### [Exercise instructions]
Duplicate the stretch of the listing from its first line through the line containing "interplektiĝas, kaj iuspeca amik", both included, keeping every line unchanged.
┌─ Data for review
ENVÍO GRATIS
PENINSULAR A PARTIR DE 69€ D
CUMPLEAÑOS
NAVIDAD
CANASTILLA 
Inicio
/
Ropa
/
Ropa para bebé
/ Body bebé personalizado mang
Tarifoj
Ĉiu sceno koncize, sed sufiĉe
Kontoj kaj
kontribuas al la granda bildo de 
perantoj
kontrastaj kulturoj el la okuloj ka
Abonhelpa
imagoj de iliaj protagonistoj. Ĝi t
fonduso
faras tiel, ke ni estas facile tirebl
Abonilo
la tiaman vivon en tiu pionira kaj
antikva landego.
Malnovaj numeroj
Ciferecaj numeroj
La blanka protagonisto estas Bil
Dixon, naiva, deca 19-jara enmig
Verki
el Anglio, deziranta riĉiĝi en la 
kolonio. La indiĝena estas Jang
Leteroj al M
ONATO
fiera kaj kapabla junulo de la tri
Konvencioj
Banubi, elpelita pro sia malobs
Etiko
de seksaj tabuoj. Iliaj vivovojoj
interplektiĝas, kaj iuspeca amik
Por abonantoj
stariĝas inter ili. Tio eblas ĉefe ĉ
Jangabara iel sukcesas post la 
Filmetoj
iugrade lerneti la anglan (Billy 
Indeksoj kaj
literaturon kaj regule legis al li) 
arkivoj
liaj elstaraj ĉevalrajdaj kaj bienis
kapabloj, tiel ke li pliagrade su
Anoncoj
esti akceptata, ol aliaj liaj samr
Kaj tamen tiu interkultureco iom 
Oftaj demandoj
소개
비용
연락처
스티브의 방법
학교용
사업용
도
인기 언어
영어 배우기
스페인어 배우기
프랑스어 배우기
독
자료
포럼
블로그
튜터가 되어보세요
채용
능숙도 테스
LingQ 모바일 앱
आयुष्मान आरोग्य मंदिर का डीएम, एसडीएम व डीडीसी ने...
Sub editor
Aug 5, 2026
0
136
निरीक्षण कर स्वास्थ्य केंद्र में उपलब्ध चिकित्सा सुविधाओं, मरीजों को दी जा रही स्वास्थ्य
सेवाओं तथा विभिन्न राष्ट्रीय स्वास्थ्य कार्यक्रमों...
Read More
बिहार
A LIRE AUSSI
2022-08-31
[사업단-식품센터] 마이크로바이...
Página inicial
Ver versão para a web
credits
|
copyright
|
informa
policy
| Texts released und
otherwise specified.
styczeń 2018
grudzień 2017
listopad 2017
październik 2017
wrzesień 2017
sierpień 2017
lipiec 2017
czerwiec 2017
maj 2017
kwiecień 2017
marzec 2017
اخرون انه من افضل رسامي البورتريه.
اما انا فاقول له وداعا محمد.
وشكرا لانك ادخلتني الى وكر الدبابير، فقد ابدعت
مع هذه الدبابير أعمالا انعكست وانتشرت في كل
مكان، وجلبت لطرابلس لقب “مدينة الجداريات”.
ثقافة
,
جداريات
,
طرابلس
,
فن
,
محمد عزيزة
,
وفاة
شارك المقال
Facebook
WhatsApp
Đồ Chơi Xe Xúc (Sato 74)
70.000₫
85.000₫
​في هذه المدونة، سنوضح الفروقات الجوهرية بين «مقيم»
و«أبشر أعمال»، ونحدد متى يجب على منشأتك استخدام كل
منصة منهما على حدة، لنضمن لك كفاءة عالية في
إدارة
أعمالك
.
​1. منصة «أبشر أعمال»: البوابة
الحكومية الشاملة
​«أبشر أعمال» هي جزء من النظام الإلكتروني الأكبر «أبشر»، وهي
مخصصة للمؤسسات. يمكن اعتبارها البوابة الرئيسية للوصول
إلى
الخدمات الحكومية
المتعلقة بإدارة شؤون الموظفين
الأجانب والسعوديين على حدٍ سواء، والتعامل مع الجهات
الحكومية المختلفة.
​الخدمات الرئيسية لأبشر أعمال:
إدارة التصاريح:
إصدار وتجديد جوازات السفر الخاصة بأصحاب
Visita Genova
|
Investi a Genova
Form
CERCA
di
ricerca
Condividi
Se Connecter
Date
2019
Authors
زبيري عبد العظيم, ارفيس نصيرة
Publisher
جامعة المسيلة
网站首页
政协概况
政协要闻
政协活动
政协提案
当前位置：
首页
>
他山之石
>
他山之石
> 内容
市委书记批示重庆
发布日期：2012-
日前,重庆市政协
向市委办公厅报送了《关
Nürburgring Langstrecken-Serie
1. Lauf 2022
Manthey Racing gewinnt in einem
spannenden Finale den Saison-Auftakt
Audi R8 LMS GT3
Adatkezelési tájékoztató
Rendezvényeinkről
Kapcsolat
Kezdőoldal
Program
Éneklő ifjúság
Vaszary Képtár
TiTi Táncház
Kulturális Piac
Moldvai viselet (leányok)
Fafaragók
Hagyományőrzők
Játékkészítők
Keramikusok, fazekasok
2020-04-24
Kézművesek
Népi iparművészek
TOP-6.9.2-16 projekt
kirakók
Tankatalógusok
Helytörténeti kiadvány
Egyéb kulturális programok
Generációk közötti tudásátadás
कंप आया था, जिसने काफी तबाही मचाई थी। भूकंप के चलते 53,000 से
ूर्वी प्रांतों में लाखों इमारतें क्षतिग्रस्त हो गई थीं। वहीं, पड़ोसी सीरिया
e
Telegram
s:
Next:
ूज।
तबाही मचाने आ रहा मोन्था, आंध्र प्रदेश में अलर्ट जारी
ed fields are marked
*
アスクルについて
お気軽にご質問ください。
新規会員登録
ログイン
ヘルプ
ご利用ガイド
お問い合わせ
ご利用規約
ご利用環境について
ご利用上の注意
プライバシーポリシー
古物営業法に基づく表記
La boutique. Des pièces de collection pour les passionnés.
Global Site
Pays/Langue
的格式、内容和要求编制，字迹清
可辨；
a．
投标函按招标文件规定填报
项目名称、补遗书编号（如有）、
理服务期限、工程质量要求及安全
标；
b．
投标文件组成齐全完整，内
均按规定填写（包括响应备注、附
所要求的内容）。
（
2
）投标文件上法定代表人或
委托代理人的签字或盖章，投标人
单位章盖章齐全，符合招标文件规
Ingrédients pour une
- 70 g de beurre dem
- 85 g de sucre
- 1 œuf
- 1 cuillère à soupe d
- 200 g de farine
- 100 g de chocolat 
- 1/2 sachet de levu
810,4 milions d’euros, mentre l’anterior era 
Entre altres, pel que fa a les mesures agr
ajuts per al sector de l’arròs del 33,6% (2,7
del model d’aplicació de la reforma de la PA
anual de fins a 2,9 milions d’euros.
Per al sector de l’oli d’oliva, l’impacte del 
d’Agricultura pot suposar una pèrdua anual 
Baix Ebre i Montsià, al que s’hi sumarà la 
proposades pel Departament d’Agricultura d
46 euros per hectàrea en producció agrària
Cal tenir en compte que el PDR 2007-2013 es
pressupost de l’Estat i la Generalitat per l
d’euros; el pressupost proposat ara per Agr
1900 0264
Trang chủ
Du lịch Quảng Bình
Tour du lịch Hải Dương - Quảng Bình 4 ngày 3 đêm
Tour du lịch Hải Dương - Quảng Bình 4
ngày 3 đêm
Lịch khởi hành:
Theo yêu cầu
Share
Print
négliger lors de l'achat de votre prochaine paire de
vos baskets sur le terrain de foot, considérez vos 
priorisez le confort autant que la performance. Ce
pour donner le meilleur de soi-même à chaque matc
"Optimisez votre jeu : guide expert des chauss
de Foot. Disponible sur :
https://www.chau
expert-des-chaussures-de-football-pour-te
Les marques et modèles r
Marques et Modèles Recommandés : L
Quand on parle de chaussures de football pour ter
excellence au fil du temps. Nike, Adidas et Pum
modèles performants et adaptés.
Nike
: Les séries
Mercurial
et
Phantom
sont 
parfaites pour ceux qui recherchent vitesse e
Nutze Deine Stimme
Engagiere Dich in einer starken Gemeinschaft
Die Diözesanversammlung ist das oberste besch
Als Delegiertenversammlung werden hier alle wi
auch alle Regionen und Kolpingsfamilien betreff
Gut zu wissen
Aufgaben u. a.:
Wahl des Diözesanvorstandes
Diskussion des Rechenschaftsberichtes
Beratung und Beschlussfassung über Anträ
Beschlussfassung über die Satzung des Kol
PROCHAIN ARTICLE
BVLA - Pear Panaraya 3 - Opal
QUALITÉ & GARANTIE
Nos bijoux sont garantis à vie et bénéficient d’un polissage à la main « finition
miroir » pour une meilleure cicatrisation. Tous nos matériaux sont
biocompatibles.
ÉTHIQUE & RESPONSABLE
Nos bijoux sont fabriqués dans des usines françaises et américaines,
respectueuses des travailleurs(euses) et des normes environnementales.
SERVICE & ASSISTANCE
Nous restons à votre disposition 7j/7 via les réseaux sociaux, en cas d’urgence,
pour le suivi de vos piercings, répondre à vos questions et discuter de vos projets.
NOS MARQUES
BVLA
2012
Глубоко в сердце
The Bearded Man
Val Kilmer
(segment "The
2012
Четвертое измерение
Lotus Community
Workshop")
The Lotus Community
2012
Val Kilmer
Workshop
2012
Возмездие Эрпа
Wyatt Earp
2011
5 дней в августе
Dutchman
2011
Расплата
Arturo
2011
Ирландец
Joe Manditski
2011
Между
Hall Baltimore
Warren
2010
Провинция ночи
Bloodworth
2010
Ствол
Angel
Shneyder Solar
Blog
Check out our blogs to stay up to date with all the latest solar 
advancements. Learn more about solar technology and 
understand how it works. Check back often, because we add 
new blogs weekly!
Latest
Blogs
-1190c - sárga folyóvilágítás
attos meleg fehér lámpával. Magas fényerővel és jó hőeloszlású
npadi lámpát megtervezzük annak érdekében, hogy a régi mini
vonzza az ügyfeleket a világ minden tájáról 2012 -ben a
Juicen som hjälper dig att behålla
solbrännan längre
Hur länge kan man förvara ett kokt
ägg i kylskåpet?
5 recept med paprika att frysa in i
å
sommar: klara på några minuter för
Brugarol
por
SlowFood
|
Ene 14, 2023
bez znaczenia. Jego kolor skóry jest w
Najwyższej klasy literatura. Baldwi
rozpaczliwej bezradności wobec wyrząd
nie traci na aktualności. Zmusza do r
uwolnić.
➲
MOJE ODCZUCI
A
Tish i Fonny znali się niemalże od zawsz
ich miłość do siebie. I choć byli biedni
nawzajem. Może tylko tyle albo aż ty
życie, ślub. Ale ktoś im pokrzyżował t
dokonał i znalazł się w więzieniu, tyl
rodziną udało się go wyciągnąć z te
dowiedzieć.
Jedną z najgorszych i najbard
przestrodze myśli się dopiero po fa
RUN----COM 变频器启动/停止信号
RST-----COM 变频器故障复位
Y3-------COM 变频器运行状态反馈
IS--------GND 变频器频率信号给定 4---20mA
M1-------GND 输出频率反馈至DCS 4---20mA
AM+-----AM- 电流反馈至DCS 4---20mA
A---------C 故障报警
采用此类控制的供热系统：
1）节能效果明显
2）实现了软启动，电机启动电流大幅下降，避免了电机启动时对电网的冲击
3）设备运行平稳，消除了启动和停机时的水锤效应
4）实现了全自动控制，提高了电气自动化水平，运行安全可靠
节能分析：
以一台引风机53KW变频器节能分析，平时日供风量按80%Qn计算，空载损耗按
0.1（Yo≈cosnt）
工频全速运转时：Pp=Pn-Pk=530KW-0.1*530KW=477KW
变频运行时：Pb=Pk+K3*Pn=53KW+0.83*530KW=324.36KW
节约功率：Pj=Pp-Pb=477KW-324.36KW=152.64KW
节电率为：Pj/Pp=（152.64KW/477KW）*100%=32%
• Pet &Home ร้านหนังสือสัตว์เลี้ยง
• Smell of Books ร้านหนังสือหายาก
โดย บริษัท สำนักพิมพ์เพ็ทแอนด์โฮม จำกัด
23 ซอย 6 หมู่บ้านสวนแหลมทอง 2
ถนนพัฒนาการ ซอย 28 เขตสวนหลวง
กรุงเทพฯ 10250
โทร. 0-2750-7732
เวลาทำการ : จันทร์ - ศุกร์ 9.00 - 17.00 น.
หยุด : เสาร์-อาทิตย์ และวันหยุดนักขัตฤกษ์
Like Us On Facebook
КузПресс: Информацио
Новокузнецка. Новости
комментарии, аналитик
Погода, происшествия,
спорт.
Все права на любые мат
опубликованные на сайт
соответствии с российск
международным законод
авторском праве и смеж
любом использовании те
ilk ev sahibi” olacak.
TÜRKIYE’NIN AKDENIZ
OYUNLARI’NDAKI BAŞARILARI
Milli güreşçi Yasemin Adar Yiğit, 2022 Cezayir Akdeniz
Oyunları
└─
### [Reply]
ENVÍO GRATIS
PENINSULAR A PARTIR DE 69€ D
CUMPLEAÑOS
NAVIDAD
CANASTILLA 
Inicio
/
Ropa
/
Ropa para bebé
/ Body bebé personalizado mang
Tarifoj
Ĉiu sceno koncize, sed sufiĉe
Kontoj kaj
kontribuas al la granda bildo de 
perantoj
kontrastaj kulturoj el la okuloj ka
Abonhelpa
imagoj de iliaj protagonistoj. Ĝi t
fonduso
faras tiel, ke ni estas facile tirebl
Abonilo
la tiaman vivon en tiu pionira kaj
antikva landego.
Malnovaj numeroj
Ciferecaj numeroj
La blanka protagonisto estas Bil
Dixon, naiva, deca 19-jara enmig
Verki
el Anglio, deziranta riĉiĝi en la 
kolonio. La indiĝena estas Jang
Leteroj al M
ONATO
fiera kaj kapabla junulo de la tri
Konvencioj
Banubi, elpelita pro sia malobs
Etiko
de seksaj tabuoj. Iliaj vivovojoj
interplektiĝas, kaj iuspeca amik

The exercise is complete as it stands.